> **Task details**
Take the entries below and retype them word for word, excluding the images.
★ ★ ★ ★ ★ ★ ★
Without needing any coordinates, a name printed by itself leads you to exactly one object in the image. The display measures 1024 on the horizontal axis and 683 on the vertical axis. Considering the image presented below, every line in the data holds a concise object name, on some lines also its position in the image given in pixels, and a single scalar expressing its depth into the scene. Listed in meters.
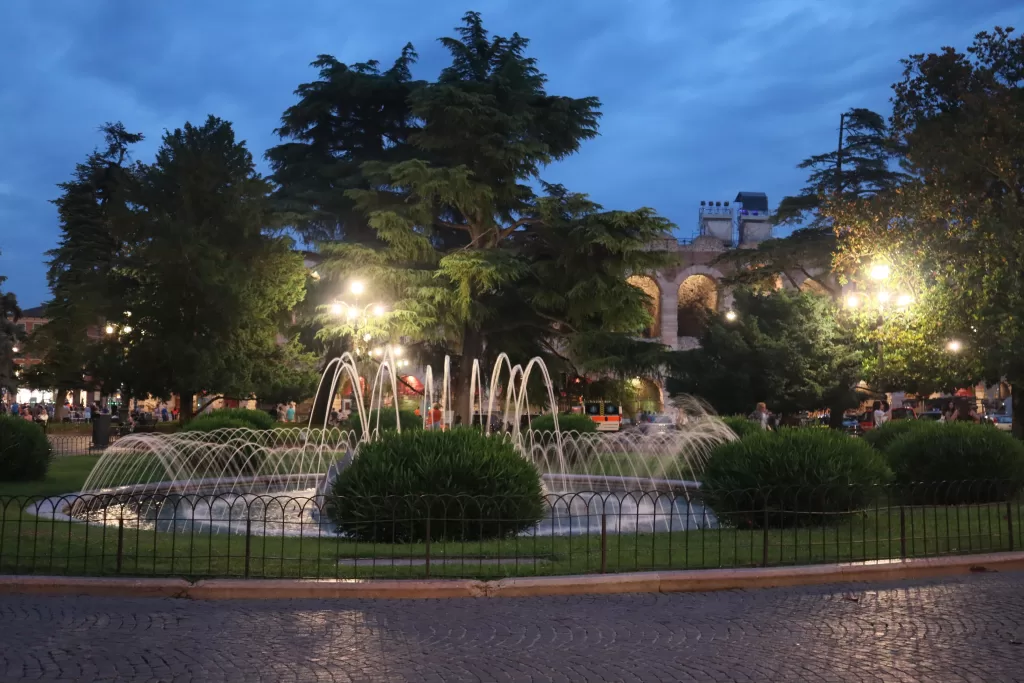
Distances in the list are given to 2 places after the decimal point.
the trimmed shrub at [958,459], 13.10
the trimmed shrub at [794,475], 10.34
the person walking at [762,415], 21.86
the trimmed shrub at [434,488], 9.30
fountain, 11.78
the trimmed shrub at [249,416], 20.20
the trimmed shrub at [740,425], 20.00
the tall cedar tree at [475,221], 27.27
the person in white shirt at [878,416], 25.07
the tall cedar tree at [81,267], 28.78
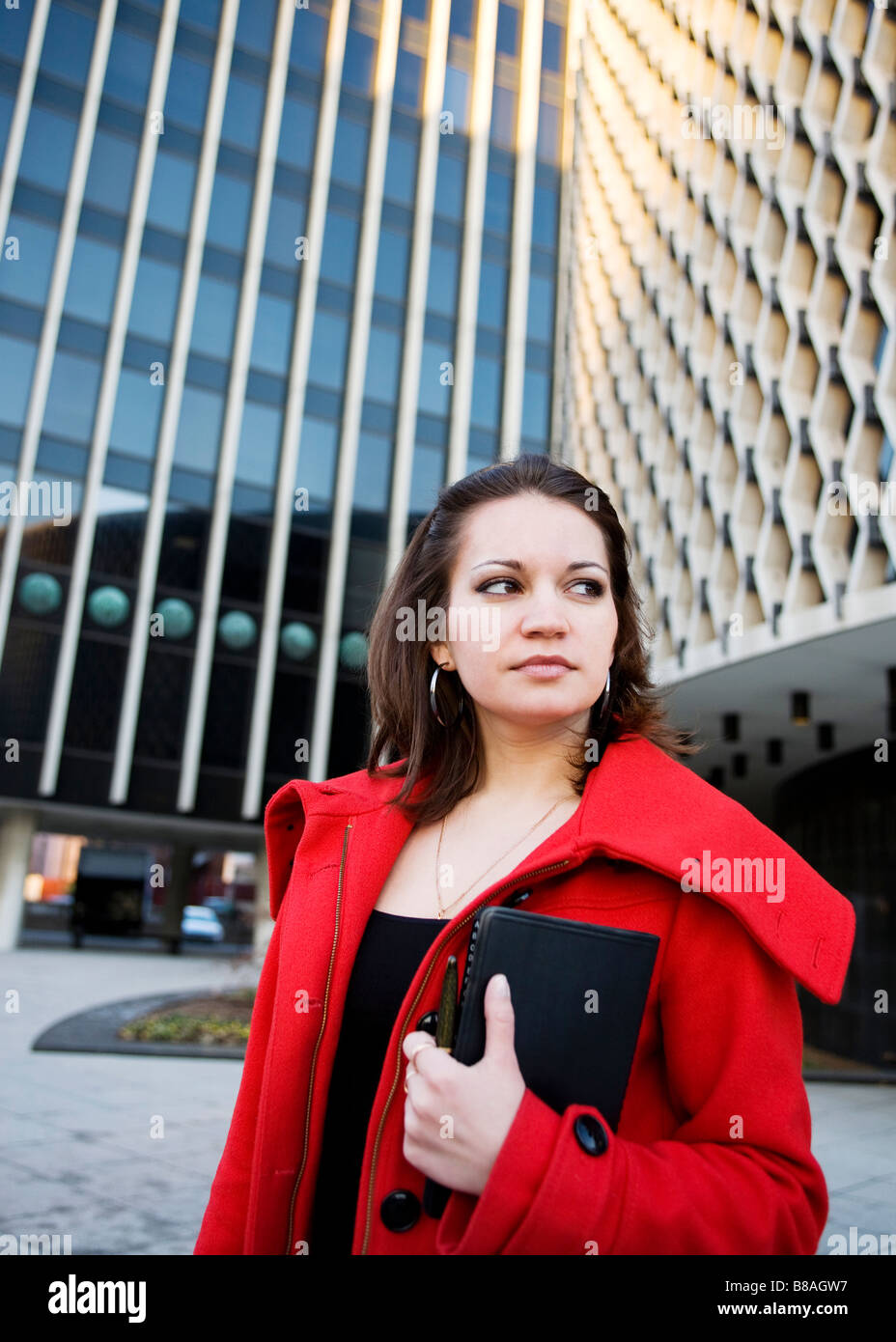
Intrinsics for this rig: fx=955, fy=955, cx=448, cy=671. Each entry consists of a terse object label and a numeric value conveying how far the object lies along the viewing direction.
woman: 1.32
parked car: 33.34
★ ★ ★ ★ ★ ★ ★
> **Written solution**
Without needing any coordinates, a name printed by itself leads you to exactly one object in the image. The display measures 1024 on the horizontal axis and 683 on the vertical axis. Considering the image presented below, every line in the data holds a concise object name, on some lines also its position in the image given in pixels, and a single scalar expressing its depth into the scene. Listed in meters.
Distances in the list are given to 2 places after the decimal point.
the trimmed shrub at [958,459], 13.10
the trimmed shrub at [794,475], 10.34
the person walking at [762,415], 21.86
the trimmed shrub at [434,488], 9.30
fountain, 11.78
the trimmed shrub at [249,416], 20.20
the trimmed shrub at [740,425], 20.00
the tall cedar tree at [475,221], 27.27
the person in white shirt at [878,416], 25.07
the tall cedar tree at [81,267], 28.78
Intrinsics for this rig: fx=955, fy=955, cx=448, cy=671. Each entry consists of a terse object label and a numeric value conveying how far the object lies along the viewing direction.
woman: 1.32
parked car: 33.34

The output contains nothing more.